Paving the way to control pavement cracks

Placing an asphalt layer — or overlay — over a concrete road is a common technique to rehabilitate roads, extending their service lives and creating smoother surfaces.

Asphalt overlays, however, are prone to reflective cracking, in which cracks appear on the surface because of movement in the underlying concrete slab.

Illinois Center for Transportation and Illinois Department of Transportation aim to control this cracking in a joint project, “R27-204: Optimized Hot-mix Asphalt Lift Configuration for Performance.”

Imad Al-Qadi, ICT director and University of Illinois Grainger Distinguished Chair in Engineering, and Hasan Ozer, Arizona State University associate professor, led the project with John Senger and Laura Heckel, IDOT’s engineer of pavement technology and asset management engineer, respectively. 

To control reflective cracking, the researchers sought optimized and cost-effective overlay configurations, including materials and layer thicknesses, for Illinois.

Al-Qadi’s team conducted tests on eight large-scale “cracked” concrete slabs with various overlay mix and thickness combinations to investigate crack initiation and propagation in overlays.

Their goal? 

Simulate how real-life cracks occur in overlays placed on jointed pavement due to the movement of vehicles. 

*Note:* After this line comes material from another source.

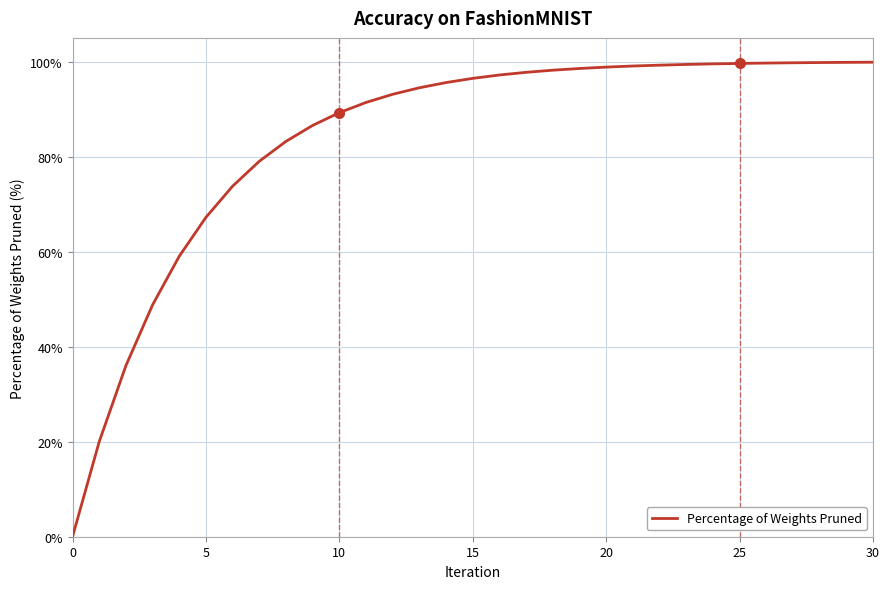

What is the difference between the maximum and minimum values?

99.9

“Simulating truck loading in our laboratory was a big challenge,” Al-Qadi said. “There is no instrument that would do that, so we developed our own to simulate shear and bending stresses, similar to how vehicle tires traverse roads in real life.”

Their instrument was a two-actuator servo-hydraulic system with loading pads similar to those of truck tires.

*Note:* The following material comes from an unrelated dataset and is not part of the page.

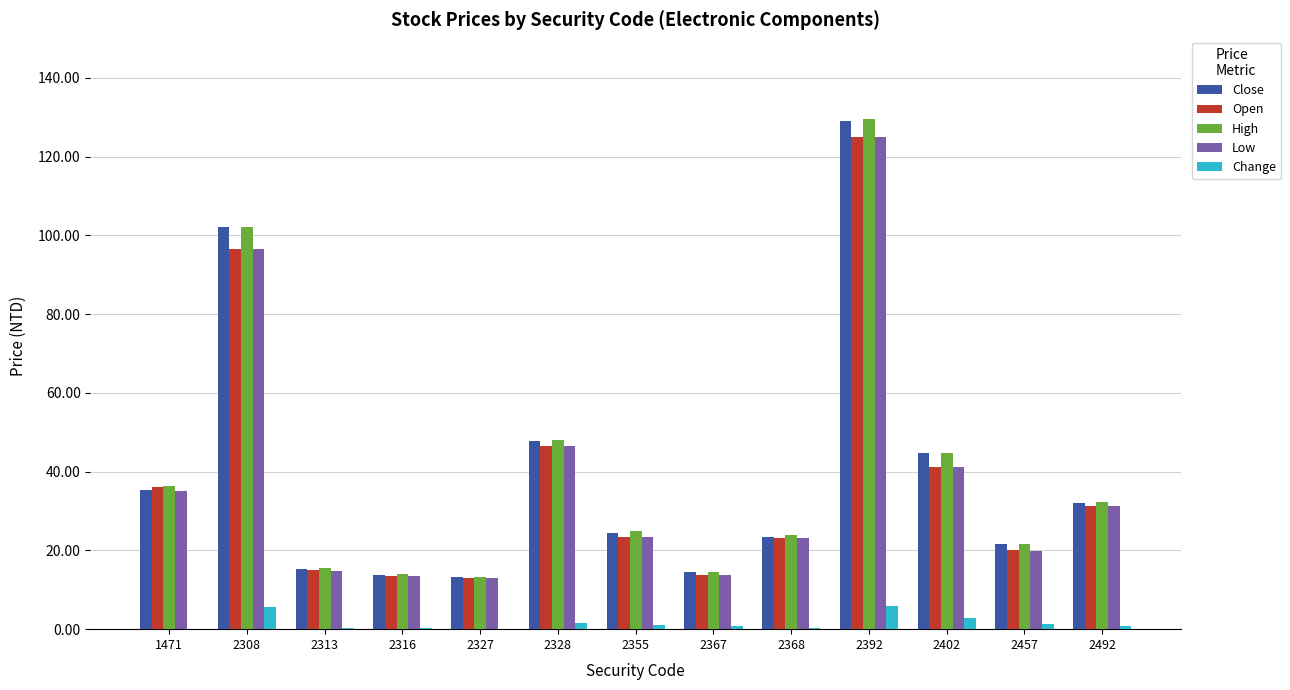

At which label is Close closest to 71?

2328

The tests highlighted the importance of effective bonding between the concrete slab and asphalt overlay on cracking.

Utilizing advanced finite-element analysis, Al-Qadi’s team also developed time-saving and inexpensive models that they validated with the lab results.

They packaged the models, which predict the performance of additional overlay mixes and thicknesses, into a user-friendly tool for engineers.

“State engineers will be able to list traffic materials they plan to use in the tool,” Al-Qadi said. “The tool predicts potential cracking: if it’s safe or if it would crack.”

Key to the project was the cost and benefit analysis of IDOT overlay projects led by Ozer’s ASU team, from initial construction costs until the pavement is no longer in use.

Their analysis will allow IDOT to know which mix is most cost-effective in various overlay scenarios based on the service life it will provide.

“We saw the benefit of using certain types of high-quality mixes in the scenarios as part of both of the lifts or one of the lifts,” Ozer said. “The analysis showed the benefits of using high-quality mixes, such as stone-matrix asphalt, on the life-cycle performance of the overlays.”

IDOT aims to use the project’s results to maximize the performance of their roadways.

“As we continue to move forward in our implementation of asset management principles, it is imperative that we maximize the performance of each of our rehabilitation strategies,” Heckel said.

“The results of this project will go a long way to improve our life-cycle planning strategies while minimizing life-cycle costs on our rehabilitation projects,” she added.

Al-Qadi credits the project’s success to the hardworking people involved, including ICT students Zehui Zhu, Aravind Ramakrishnan and Izak Said and ICT engineers Greg Renshaw and Uthman Mohamed Ali.

“This project had really amazing teamwork between ICT, ASU and IDOT, especially the co-chairs of the panel — John Senger and Laura Heckel — as well as the panel members,” Al-Qadi said.

“IDOT’s role was very important from the very beginning, from the selection of different layers to critical discussions throughout the project,” he added. “They really helped us come up with a good product.”